Amid a possible U.S. recession, debt collectors put on a gentler, kinder face
CHICAGO: Just in time for a recession, the debt collection industry in the United States is working to shed its reputation for remorselessly hounding their targets.
The collectors still want the money. But now they would like to be seen as helpful and sympathetic, even a force for good.
They have started calling the indebted “our customers.” They are pushing consumer tips on the ideal way to respond when a collector comes calling (basically: pay up). They note that debt collecting is an old American tradition. (Some histories and biographies say that Abraham Lincoln, among many other things, was a debt collector.) They point out how, in a time of rising unemployment, they are hiring.
“Collectors actually care about consumers,” said Rozanne Andersen, general counsel of ACA International, the main industry trade group. “They want to teach consumers how to get out of debt. Theyre trying to put themselves out of business.”
If so, they are doing a poor job. So many people are in so much debt that the government says bill collecting is one of the fastest-growing U.S. businesses. By 2016, employment in it is projected to exceed half a million workers, up 23 percent in a decade.
When that projection was made in 2006, the times seemed comparatively good. Many Americans were paying their bills by refinancing their homes. That era is rapidly receding as home equity shrinks, foreclosures spiral upward and credit card defaults increase.
The data are scant on the number of debtors or how much they owe, but it is clear that even mild downturns can push millions toward insolvency. The number of borrowers who were at least four months behind on a credit card, auto, house or installment loan doubled after the 2001 recession, to nearly seven million, according to credit bureau data analyzed by a Federal Reserve economist.
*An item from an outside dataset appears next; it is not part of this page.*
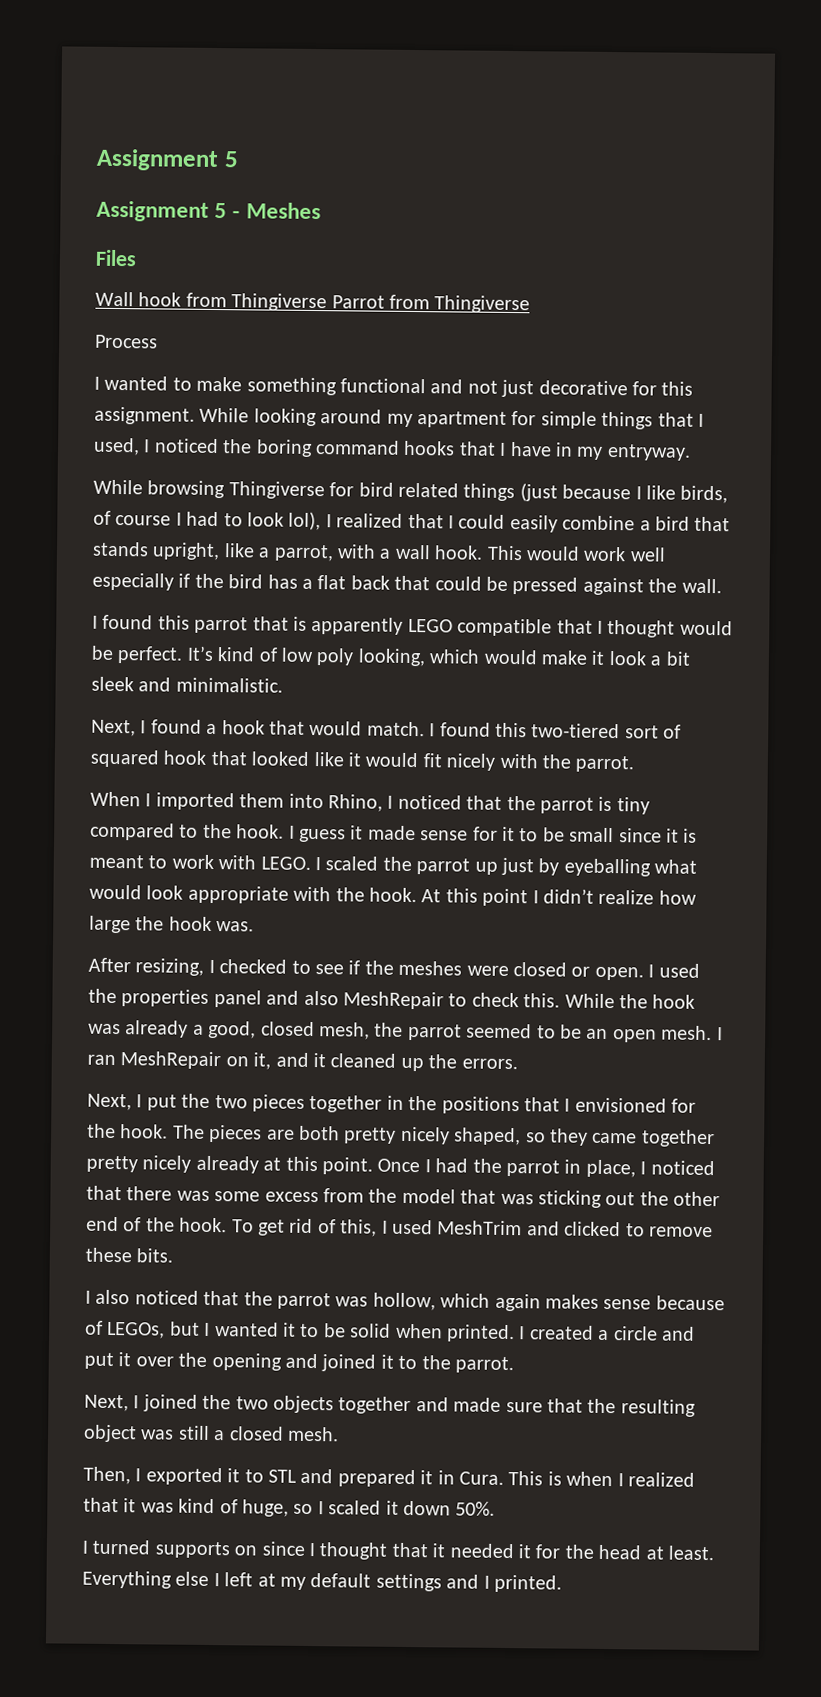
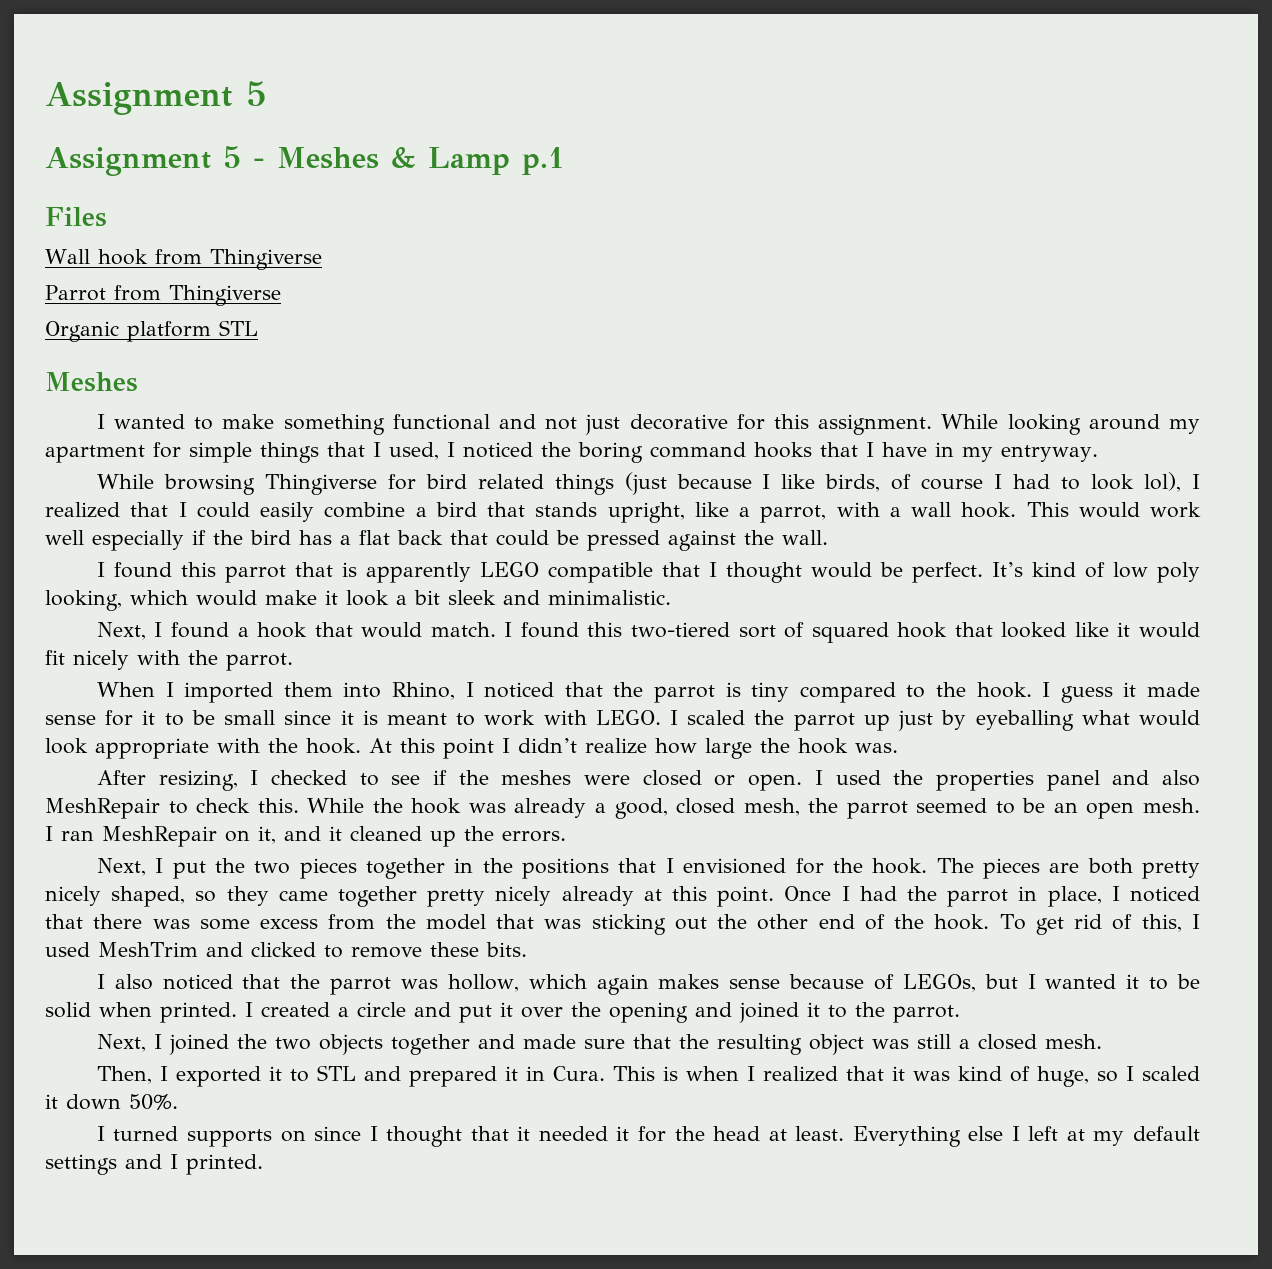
(321, 211) none -> [391,147,564,175] & Lamp p.1
(328, 302) none -> (322, 259) //
[95,334,158,349] Process -> [45,320,258,342] [45,372,138,392] Organic platform STL // Meshes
When a bill goes unpaid, the credit card company, hospital, store or other creditor usually makes efforts to collect. If that fails, the debt is assigned for collection or sold outright to third-party agencies. In 2005, 150,000 such debt collectors took in $51.4 billion, a PricewaterhouseCoopers study indicated.
A weak economy yields more work for third-party collectors but not necessarily higher revenue because unemployed debtors as a rule cannot pay. The industry thinking is that if collections can be made less adversarial, the success rate may go up.
“Most of our customers want to pay,” said Gary Wood, president of DBA International, a group of debt buyers and collectors. “We want a relationship that will enable the customer to satisfy their need to pay what they owe and at the same time enable us to feed our families.”
ACA International, through its foundation, is developing a personal financial management course, which it plans to post on its Web site next month and promote in national newspaper advertisements.
A draft version offers a view from the collectors perspective: It recommends that consumers who are victims of identify theft contact the Federal Trade Commission, but does not say that they can do the same if they have complaints about collectors. (They can.)
“You attract more flies with honey than with vinegar,” the ACA foundations chairman, William Wilcox, said. “This is just a start.”
There is another reason for the collection industrys public relations push: tough economic times could bring more scrutiny of collectors by legislators and regulators.
“Collectors are in a jam,” said Robert Hunt, a senior economist at the Federal Reserve Bank of Philadelphia, who follows the industry. “The business is so big and the anecdotes so nasty, they cant hide.”
Much better, Hunt said, to take the initiative.
Even in the relatively good times in the middle of this decade, complaints about the industry consistently rose. In 2006, the most recent figures available, the Federal Trade Commission received 69,204 complaints against third-party collectors, more than quadruple the number in 2001.
Many people said the collectors misrepresented the character, amount or legal status of a debt. Others said the collector harassed them by calling repeatedly or continually, used obscene language or threatened dire consequences if no payment was forthcoming.
Collectors say the complaints are a tiny fraction of the hundreds of millions of communications a year they have with debtors, and should not be used as a lever to tighten regulation.
To protect its interests, ACA International, formerly the American Collectors Association, opened a full-time Washington lobbying office this month.
Another collectors group, the National Association of Retail Collection Attorneys, has hired a leading public relations firm, Waggener Edstrom Worldwide, and started pressing its arguments on Capitol Hill.